Heath also remembered the horror of finding his wife dead.
“She was lying on her back with her hands over here and a towel covering her face,” he said. “I knew she had been shot, there was blood around, I’m not sure where, on the right side of her face.
“When I opened the door to the kitchen, the gun went off in my face before the door was three or four inches open,” he said. “The gun hit me in the face. He went off two more times, but I had my hand on the gun after the first shot, and I turned it away from Carly.”
Despite this, Heath said he and Carly still talk daily and their relationship is “good”.
In Friday’s closing, State’s Attorney Michael Smith said Carly “knew the difference between right and wrong.”
“There is no doubt that Carly Madison Gregg is the one who killed her mom, Ashley Smylie,” he told the court. “I have no doubt that she tried to kill Heath Smylie when she pointed the gun directly at his head and shot and hit him in the shoulder.

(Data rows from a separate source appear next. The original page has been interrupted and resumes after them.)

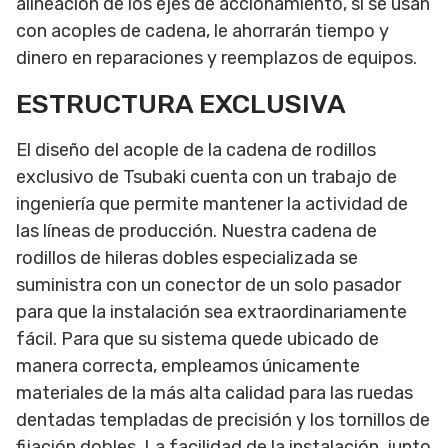
alineación de los ejes de accionamiento, si se usan
con acoples de cadena, le ahorrarán tiempo y
dinero en reparaciones y reemplazos de equipos.
ESTRUCTURA EXCLUSIVA
El diseño del acople de la cadena de rodillos
exclusivo de Tsubaki cuenta con un trabajo de
ingeniería que permite mantener la actividad de
las líneas de producción. Nuestra cadena de
rodillos de hileras dobles especializada se
suministra con un conector de un solo pasador
para que la instalación sea extraordinariamente
fácil. Para que su sistema quede ubicado de
manera correcta, empleamos únicamente
materiales de la más alta calidad para las ruedas
dentadas templadas de precisión y los tornillos de
fijación dobles. La facilidad de la instalación, junto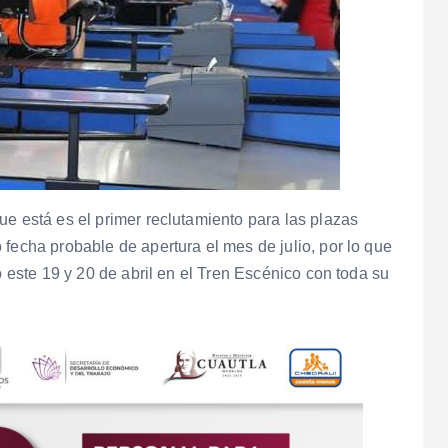
ue está es el primer reclutamiento para las plazas
fecha probable de apertura el mes de julio, por lo que
o este 19 y 20 de abril en el Tren Escénico con toda su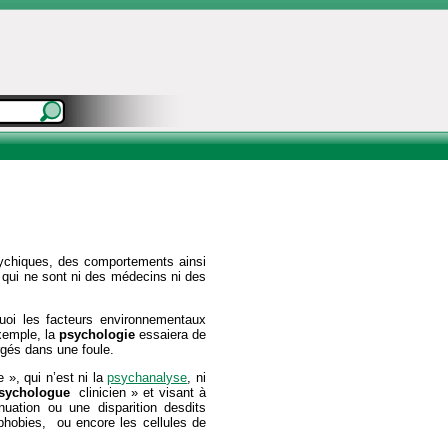
sychiques, des comportements ainsi
, qui ne sont ni des médecins ni des
oi les facteurs environnementaux
xemple, la
psychologie
essaiera de
gés dans une foule.
 », qui n’est ni la
psychanalyse
, ni
sychologue
clinicien » et visant à
uation ou une disparition desdits
phobies, ou encore les cellules de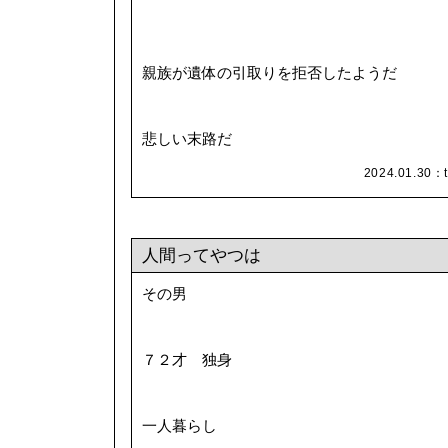
親族が遺体の引取りを拒否したようだ
悲しい末路だ
2024.01.30：
人間ってやつは
その男
７２才 独身
一人暮らし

And there is no doubt that she was the one who hid the camera, which tampered with evidence.”
“We would ask you to go back there and find her guilty of all three because she was not insane when this happened. She knew exactly what she was doing, and she knew the difference between right and wrong.”
However, the defense urged the jury to find her not guilty by reason of insanity.
“This was not a bad child. This was not a kid who was angry. This was not the child who hated her mother or stepfather in her heart, in fact, it was the exact opposite. This was a child with significant mental health issues,” defense attorney Bridget Todd told the court. “We know her family has the same mental health issues and we know they are hereditary.”
“This is a child who complied with the medication she was prescribed, but medication left them unable to predict the worsening of her symptoms,” she continued. “And although she suffered from psychosis in an episode of acute stress on March 19, she lost herself in a storm that was amazing.”
Experts testified Thursday and deemed Carly competent to stand trial and does not meet the state’s insanity standard. However, this contradicted testimony given Wednesday by a psychiatrist who said Carly did not remember shooting her mother.
What’s next for Carly?
Before the trial, the teen was offered a plea deal of 40 years in prison, but he turned it down. Instead, her team pursued an insanity defense. But it wasn’t enough.
Carly sobbed in court on Friday when the jury found her guilty on all three counts.
After more than an hour of deliberation, the jury sentenced the 15-year-old.
She will spend the rest of her life behind bars, without parole.